I can see where some of your confusion about what the Stack Exchange model is comes from. SE does rather prominently display usernames, reputation levels, and badge counts below each post. We also allow users to customize their profile's about me as much as they like. However, as others have said fairly frequently in the comments... Stack Exchange isn't a social media network. StackExchange.com's about page quite clearly indicates the stated goal of the network:
Stack Overflow and the Stack Exchange network help people find the answers they need, when they need them.
That's the goal! All of Stack Exchange's sites are about getting folks the answers they need, when they need them, and continuing to provide a large repository of knowledge, in Q&A format, for future visitors. Some sites, like Code Golf, are a little bit different, but the core concept of "Ask a question, get an answer" is the same.
Let's move a bit beyond that, though. Voting is extremely important to the Stack Exchange model, but it's not, and has never, been about whose content you vote on. It has always been about what content you vote on. From the help center article on the "Voting corrected" reputation change reason:
always remember to vote for the post, not the person who wrote it.
Voting is the most powerful moderation tool we have, requiring very little reputation on Stack Exchange sites, because it allows you to help indicate what content is useful or not useful. Those votes will last for the foreseeable future, and when many users vote on a particular post, all future visitors will see how useful others found that post to be. The side effect of voting is that it affects reputation and therefore privileges, but reputation gain is a reward for posting useful content.
From your feature request:
I suppose I'm writing because interaction without upvotes has made little paranoid right now. It'd be nice to know who thinks you're smart.
I, and I hope others, don't attach any personal feeling to votes I cast. If I upvote a post of yours, I do so because I find it useful to the site. I'll sometimes even upvote posts that I disagree with, but still find useful, because I know that indicating that the content is useful is important to site health.

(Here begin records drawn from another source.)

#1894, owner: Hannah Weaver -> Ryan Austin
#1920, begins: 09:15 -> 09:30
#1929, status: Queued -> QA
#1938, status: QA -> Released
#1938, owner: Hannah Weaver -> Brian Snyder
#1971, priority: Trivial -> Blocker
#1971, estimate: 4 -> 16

My recommendation to you is not to worry about the users who vote for your posts, and worry more about continuing to post good content. You didn't get well over 750 reputation (at the time of writing) on Stack Overflow by posting useless content, you got there by posting content that will hopefully last for years. It's that shared mindset that makes this site the library of knowledge that it is, and will hopefully continue to be for years to come.